Aujourd’hui c’est cinéma avec le challenge un mois au Japon et comme la semaine dernière, je vous propose un film d’animation.

Summer Wars (サマーウォーズ,) est un film de Mamoru Hosoda, studio Madhouse, sorti au Japon en 2009.

Dans un monde légèrement futuriste où un système en ligne permet à la fois de jouer, communiquer, faire ses courses, ses démarches administratives… Tout est connecté à Oz. Kenji Koiso, un lycéen passionné de math, est engagé par une de ses camarades de lycée d’un an son aîné pour un petit job d’été. Comment refuser un service à la belle Natsuki. Le voici embarqué pour la campagne, dans la demeure familiale de Natsuki, une vielle famille samouraï ayant peut-être perdu de sa superbe, mais qui en garde tout l’esprit. La jeune fille a amené Kenji pour qu’il joue le fiancé devant son arrière grand-mère qui fête ses 90 ans. Mais alors que la famille prépare la fête d’anniversaire, un virus pirate Oz en commençant par l’avatar de Kenji. Le virus sème une sacrée pagaille, mais il en faut plus pour effrayer le clan Jinnouchi. Les voici parti en guerre contre Love Machine, un virus joueur et dangereux.

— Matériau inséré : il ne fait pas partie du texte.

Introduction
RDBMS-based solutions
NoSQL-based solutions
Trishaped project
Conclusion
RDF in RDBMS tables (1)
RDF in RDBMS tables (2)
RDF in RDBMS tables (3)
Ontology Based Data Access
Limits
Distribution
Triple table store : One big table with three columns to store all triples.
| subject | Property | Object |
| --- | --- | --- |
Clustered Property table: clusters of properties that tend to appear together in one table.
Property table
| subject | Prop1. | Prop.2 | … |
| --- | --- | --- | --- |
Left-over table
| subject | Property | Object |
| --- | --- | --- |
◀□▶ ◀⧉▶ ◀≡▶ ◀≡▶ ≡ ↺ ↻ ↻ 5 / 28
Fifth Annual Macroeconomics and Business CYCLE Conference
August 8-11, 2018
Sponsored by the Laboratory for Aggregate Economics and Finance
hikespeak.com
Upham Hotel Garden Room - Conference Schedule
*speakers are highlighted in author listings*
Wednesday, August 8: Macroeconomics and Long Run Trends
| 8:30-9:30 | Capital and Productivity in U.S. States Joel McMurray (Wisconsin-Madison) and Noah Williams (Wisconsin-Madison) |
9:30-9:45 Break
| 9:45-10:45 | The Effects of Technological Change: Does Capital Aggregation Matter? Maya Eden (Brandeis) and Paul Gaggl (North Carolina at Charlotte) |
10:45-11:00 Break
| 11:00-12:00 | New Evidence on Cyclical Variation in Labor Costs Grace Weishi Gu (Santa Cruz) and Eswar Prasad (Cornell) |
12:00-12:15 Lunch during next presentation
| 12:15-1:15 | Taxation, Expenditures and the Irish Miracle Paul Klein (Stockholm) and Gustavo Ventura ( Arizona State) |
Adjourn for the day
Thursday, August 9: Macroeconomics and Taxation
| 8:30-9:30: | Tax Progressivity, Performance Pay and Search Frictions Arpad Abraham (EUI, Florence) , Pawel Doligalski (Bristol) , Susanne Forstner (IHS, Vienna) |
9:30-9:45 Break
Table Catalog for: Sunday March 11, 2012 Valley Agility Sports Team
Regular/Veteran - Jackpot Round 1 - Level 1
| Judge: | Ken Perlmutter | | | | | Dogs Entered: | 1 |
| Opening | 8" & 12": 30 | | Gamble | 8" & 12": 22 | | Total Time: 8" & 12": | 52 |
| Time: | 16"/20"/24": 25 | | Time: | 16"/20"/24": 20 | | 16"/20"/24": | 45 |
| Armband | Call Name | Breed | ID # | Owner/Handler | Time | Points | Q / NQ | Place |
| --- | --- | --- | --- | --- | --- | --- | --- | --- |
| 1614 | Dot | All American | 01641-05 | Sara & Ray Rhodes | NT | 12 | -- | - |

J’aime beaucoup ce film, il y a de l’émotion, du suspens, de l’humour et une très bonne ambiance. La famille Jinnouchi est excellente et on a vraiment envie d’aller s’incruster dans cette fête d’anniversaire.  La famille est nombreuse et chacun à son caractère. Pour parler comme les vrais, le chara design est très bien réussi. Ce que j’aime dans ce film, c’est vraiment l’ambiance générale. L’animation et la détermination du clan est un régal.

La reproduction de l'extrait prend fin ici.